**Assignment**
Could you print each of the records below exactly?

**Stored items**
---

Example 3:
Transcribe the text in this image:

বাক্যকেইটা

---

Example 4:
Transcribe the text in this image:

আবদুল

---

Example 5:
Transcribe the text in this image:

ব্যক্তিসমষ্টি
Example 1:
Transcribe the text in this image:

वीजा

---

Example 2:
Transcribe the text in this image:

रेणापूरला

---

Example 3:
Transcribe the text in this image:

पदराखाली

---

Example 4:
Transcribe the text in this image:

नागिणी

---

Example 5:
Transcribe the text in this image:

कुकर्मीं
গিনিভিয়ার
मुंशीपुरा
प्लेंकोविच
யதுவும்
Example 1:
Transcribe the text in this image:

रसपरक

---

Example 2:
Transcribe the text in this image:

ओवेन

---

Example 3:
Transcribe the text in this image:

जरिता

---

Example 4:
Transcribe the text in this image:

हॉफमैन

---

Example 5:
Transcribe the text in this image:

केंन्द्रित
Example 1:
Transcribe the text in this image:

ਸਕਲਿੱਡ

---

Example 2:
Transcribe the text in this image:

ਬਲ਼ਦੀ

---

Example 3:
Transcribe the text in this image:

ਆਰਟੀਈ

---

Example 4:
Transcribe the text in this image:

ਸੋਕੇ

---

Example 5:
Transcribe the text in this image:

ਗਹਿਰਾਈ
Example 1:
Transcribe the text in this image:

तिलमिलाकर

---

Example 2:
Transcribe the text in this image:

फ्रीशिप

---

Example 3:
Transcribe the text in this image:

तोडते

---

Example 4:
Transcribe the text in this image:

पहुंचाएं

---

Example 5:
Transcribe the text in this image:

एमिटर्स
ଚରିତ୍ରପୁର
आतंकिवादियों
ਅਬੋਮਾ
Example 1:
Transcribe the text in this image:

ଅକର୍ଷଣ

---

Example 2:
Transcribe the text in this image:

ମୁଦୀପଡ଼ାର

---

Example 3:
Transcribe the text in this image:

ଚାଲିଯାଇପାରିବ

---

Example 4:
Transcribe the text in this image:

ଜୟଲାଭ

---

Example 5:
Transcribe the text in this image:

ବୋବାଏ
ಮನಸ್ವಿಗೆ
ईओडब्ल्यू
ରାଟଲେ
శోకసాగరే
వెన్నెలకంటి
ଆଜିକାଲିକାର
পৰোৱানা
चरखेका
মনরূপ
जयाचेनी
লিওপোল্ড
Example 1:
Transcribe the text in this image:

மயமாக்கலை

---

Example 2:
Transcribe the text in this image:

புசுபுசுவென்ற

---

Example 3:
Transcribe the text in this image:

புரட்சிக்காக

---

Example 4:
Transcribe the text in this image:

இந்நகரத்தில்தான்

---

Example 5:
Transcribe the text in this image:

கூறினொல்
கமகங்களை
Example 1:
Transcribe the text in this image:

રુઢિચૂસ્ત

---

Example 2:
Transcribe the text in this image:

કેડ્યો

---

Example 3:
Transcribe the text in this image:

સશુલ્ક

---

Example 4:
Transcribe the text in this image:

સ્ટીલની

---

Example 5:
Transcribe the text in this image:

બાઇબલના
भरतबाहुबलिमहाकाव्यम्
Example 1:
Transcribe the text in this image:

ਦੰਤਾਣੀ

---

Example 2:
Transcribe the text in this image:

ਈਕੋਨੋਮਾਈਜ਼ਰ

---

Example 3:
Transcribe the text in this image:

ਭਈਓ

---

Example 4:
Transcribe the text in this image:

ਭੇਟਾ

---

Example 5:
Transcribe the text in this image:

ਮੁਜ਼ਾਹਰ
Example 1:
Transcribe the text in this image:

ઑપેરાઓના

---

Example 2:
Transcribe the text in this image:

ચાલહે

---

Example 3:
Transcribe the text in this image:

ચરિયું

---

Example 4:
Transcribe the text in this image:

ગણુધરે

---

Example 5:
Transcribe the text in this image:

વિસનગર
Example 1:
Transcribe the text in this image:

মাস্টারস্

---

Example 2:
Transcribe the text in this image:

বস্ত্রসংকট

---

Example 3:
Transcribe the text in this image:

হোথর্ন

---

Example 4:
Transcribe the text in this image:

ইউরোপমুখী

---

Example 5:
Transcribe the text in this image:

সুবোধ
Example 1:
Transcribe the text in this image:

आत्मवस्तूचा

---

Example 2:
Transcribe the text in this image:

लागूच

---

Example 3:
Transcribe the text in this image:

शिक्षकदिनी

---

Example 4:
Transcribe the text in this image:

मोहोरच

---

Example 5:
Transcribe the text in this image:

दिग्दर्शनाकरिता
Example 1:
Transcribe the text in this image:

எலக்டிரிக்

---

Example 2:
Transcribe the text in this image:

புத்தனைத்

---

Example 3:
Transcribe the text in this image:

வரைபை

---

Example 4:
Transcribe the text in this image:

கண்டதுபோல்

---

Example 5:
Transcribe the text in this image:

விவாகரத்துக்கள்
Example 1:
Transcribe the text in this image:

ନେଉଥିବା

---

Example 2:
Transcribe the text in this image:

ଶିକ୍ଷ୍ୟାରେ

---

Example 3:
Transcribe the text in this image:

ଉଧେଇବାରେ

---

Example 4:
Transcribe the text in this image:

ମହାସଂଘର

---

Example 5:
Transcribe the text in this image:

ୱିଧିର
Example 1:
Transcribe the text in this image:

**Response to the task**
---

Example 3:
Transcribe the text in this image:

বাক্যকেইটা

---

Example 4:
Transcribe the text in this image:

আবদুল

---

Example 5:
Transcribe the text in this image:

ব্যক্তিসমষ্টি
Example 1:
Transcribe the text in this image:

वीजा

---

Example 2:
Transcribe the text in this image:

रेणापूरला

---

Example 3:
Transcribe the text in this image:

पदराखाली

---

Example 4:
Transcribe the text in this image:

नागिणी

---

Example 5:
Transcribe the text in this image:

कुकर्मीं
গিনিভিয়ার
मुंशीपुरा
प्लेंकोविच
யதுவும்
Example 1:
Transcribe the text in this image:

रसपरक

---

Example 2:
Transcribe the text in this image:

ओवेन

---

Example 3:
Transcribe the text in this image:

जरिता

---

Example 4:
Transcribe the text in this image:

हॉफमैन

---

Example 5:
Transcribe the text in this image:

केंन्द्रित
Example 1:
Transcribe the text in this image:

ਸਕਲਿੱਡ

---

Example 2:
Transcribe the text in this image:

ਬਲ਼ਦੀ

---

Example 3:
Transcribe the text in this image:

ਆਰਟੀਈ

---

Example 4:
Transcribe the text in this image:

ਸੋਕੇ

---

Example 5:
Transcribe the text in this image:

ਗਹਿਰਾਈ
Example 1:
Transcribe the text in this image:

तिलमिलाकर

---

Example 2:
Transcribe the text in this image:

फ्रीशिप

---

Example 3:
Transcribe the text in this image:

तोडते

---

Example 4:
Transcribe the text in this image:

पहुंचाएं

---

Example 5:
Transcribe the text in this image:

एमिटर्स
ଚରିତ୍ରପୁର
आतंकिवादियों
ਅਬੋਮਾ
Example 1:
Transcribe the text in this image:

ଅକର୍ଷଣ

---

Example 2:
Transcribe the text in this image:

ମୁଦୀପଡ଼ାର

---

Example 3:
Transcribe the text in this image:

ଚାଲିଯାଇପାରିବ

---

Example 4:
Transcribe the text in this image:

ଜୟଲାଭ

---

Example 5:
Transcribe the text in this image:

ବୋବାଏ
ಮನಸ್ವಿಗೆ
ईओडब्ल्यू
ରାଟଲେ
శోకసాగరే
వెన్నెలకంటి
ଆଜିକାଲିକାର
পৰোৱানা
चरखेका
মনরূপ
जयाचेनी
লিওপোল্ড
Example 1:
Transcribe the text in this image:

மயமாக்கலை

---

Example 2:
Transcribe the text in this image:

புசுபுசுவென்ற

---

Example 3:
Transcribe the text in this image:

புரட்சிக்காக

---

Example 4:
Transcribe the text in this image:

இந்நகரத்தில்தான்

---

Example 5:
Transcribe the text in this image:

கூறினொல்
கமகங்களை
Example 1:
Transcribe the text in this image:

રુઢિચૂસ્ત

---

Example 2:
Transcribe the text in this image:

કેડ્યો

---

Example 3:
Transcribe the text in this image:

સશુલ્ક

---

Example 4:
Transcribe the text in this image:

સ્ટીલની

---

Example 5:
Transcribe the text in this image:

બાઇબલના
भरतबाहुबलिमहाकाव्यम्
Example 1:
Transcribe the text in this image:

ਦੰਤਾਣੀ

---

Example 2:
Transcribe the text in this image:

ਈਕੋਨੋਮਾਈਜ਼ਰ

---

Example 3:
Transcribe the text in this image:

ਭਈਓ

---

Example 4:
Transcribe the text in this image:

ਭੇਟਾ

---

Example 5:
Transcribe the text in this image:

ਮੁਜ਼ਾਹਰ
Example 1:
Transcribe the text in this image:

ઑપેરાઓના

---

Example 2:
Transcribe the text in this image:

ચાલહે

---

Example 3:
Transcribe the text in this image:

ચરિયું

---

Example 4:
Transcribe the text in this image:

ગણુધરે

---

Example 5:
Transcribe the text in this image:

વિસનગર
Example 1:
Transcribe the text in this image:

মাস্টারস্

---

Example 2:
Transcribe the text in this image:

বস্ত্রসংকট

---

Example 3:
Transcribe the text in this image:

হোথর্ন

---

Example 4:
Transcribe the text in this image:

ইউরোপমুখী

---

Example 5:
Transcribe the text in this image:

সুবোধ
Example 1:
Transcribe the text in this image:

आत्मवस्तूचा

---

Example 2:
Transcribe the text in this image:

लागूच

---

Example 3:
Transcribe the text in this image:

शिक्षकदिनी

---

Example 4:
Transcribe the text in this image:

मोहोरच

---

Example 5:
Transcribe the text in this image:

दिग्दर्शनाकरिता
Example 1:
Transcribe the text in this image:

எலக்டிரிக்

---

Example 2:
Transcribe the text in this image:

புத்தனைத்

---

Example 3:
Transcribe the text in this image:

வரைபை

---

Example 4:
Transcribe the text in this image:

கண்டதுபோல்

---

Example 5:
Transcribe the text in this image:

விவாகரத்துக்கள்
Example 1:
Transcribe the text in this image:

ନେଉଥିବା

---

Example 2:
Transcribe the text in this image:

ଶିକ୍ଷ୍ୟାରେ

---

Example 3:
Transcribe the text in this image:

ଉଧେଇବାରେ

---

Example 4:
Transcribe the text in this image:

ମହାସଂଘର

---

Example 5:
Transcribe the text in this image:

ୱିଧିର
Example 1:
Transcribe the text in this image:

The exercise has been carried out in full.